Why Predictive Algorithms are So Risky for Public Sector Bodies (2020)

The article by Madeleine Waller and Paul Waller discusses the complexities and inherent risks associated with the use of predictive algorithms in public sector bodies, focusing on their application in various government services such as child welfare and criminal justice. The authors emphasize the critical need for thorough testing, adherence to legal standards, and the integration of ethical considerations throughout the lifecycle of algorithm development and deployment.

Main Takeaways:

  • Risks of Misapplication: Predictive algorithms can be highly problematic in public sector contexts where they may lead to unfair or inaccurate outcomes due to biases in data or flawed model design.

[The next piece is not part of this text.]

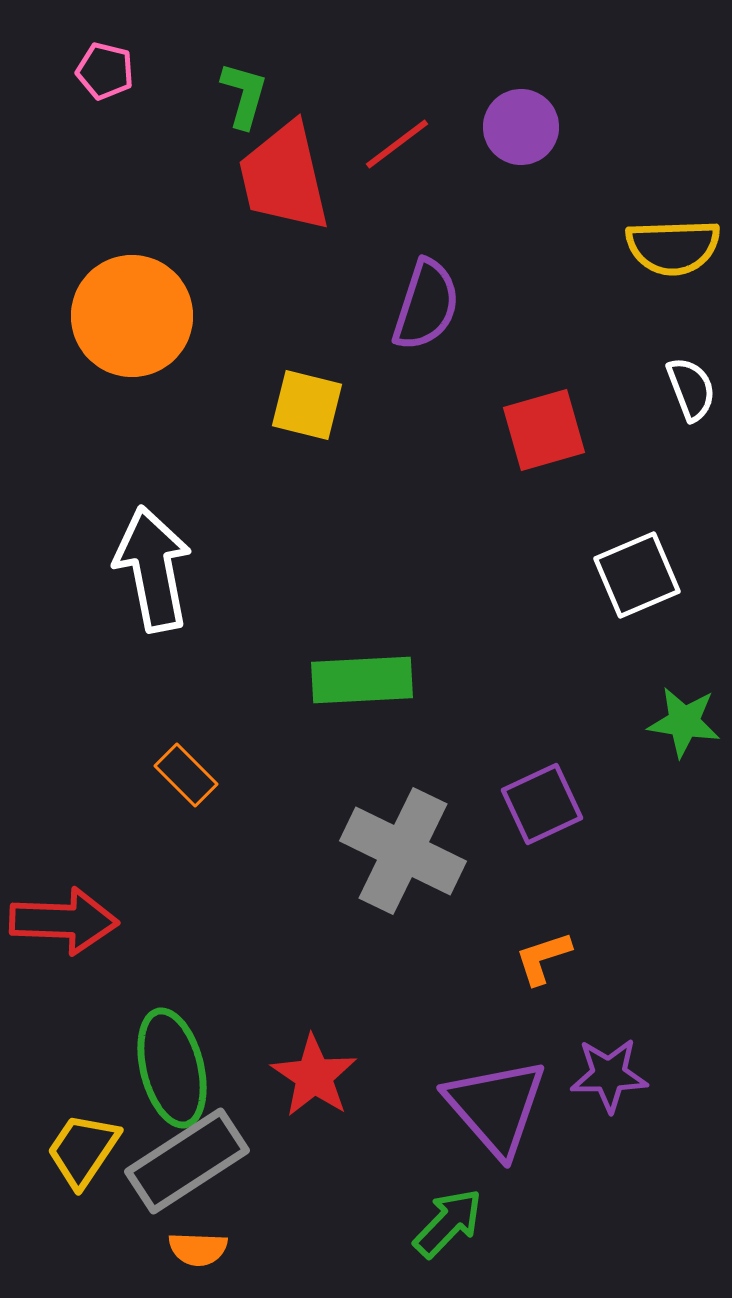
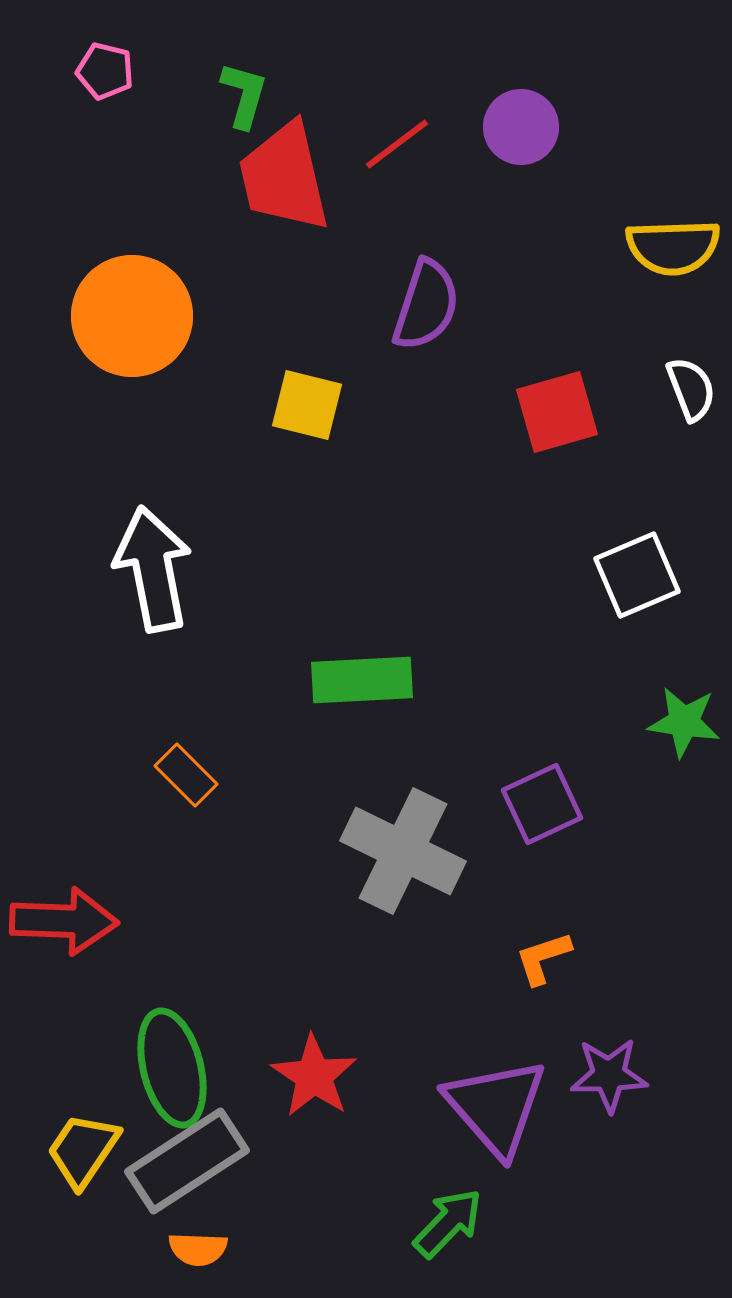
red square: moved 13 px right, 18 px up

  • Legal and Ethical Concerns: The use of algorithms must align with legal standards concerning human rights and data protection, and should be subject to stringent ethical evaluations to prevent maladministration.
  • Case Studies Highlighting Issues: Instances such as the misuse of algorithms in UK public exam grading and the US justice system illustrate the potential for significant harm if these tools are not carefully managed.

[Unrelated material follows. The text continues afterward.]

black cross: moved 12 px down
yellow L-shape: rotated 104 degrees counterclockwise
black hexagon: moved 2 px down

  • Importance of Transparency and Accountability: Ensuring that algorithmic decisions are transparent, explainable, and subject to public scrutiny is vital for maintaining trust and accountability in public administration.
  • Recommendations for Safe Use: The article advocates for rigorous testing in real-world settings, comprehensive oversight, and the involvement of all stakeholders in the development and implementation phases to mitigate risks.